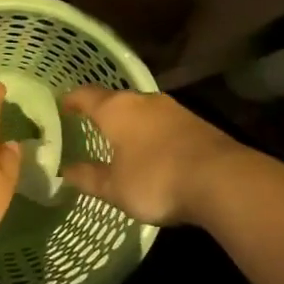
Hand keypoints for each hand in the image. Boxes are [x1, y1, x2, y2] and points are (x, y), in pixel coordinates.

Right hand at [60, 87, 243, 226]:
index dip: (72, 99)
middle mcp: (142, 100)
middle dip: (102, 110)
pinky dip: (151, 131)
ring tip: (119, 136)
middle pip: (115, 99)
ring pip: (141, 108)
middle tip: (89, 123)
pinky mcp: (194, 122)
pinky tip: (151, 148)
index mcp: (116, 109)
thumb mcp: (115, 188)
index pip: (86, 95)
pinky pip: (162, 121)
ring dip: (129, 120)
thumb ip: (88, 177)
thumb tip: (64, 171)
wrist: (221, 179)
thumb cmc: (156, 180)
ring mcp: (172, 108)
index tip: (62, 104)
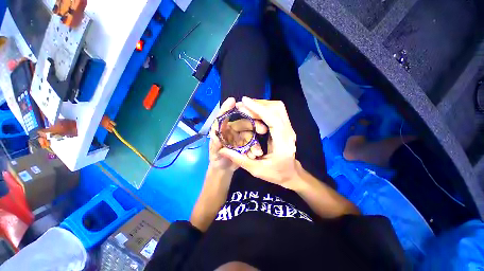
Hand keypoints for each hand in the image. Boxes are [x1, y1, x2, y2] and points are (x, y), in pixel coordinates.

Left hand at [208, 97, 267, 171]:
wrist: (224, 169)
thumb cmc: (217, 158)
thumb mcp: (214, 152)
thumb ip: (215, 144)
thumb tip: (216, 136)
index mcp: (223, 129)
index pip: (224, 117)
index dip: (227, 108)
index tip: (232, 101)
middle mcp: (233, 130)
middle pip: (244, 123)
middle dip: (254, 125)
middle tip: (263, 130)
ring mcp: (241, 137)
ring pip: (251, 134)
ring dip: (256, 141)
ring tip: (257, 151)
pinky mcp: (247, 144)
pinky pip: (253, 143)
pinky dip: (255, 148)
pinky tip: (256, 154)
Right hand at [220, 97, 301, 189]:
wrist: (291, 174)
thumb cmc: (276, 174)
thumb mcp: (256, 170)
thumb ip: (239, 159)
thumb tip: (222, 150)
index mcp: (283, 143)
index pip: (273, 119)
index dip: (258, 108)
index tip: (244, 101)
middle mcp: (288, 132)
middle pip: (277, 109)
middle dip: (259, 104)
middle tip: (242, 105)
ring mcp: (289, 128)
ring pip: (278, 108)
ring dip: (262, 105)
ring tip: (247, 107)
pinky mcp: (286, 127)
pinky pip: (277, 112)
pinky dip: (265, 109)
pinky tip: (255, 112)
◆ ◆ ◆ ◆ ◆
▶ _Prompt_
The line containing "middle pip: (277, 109)" and every line after it, through the end of the records, should be repeated exactly and alone.

▶ _Written solution_
middle pip: (277, 109)
middle dip: (259, 104)
middle tip: (242, 105)
ring mcp: (289, 128)
ring pip: (278, 108)
ring dip: (262, 105)
ring tip: (247, 107)
pinky mcp: (286, 127)
pinky pip: (277, 112)
pinky dip: (265, 109)
pinky tip: (255, 112)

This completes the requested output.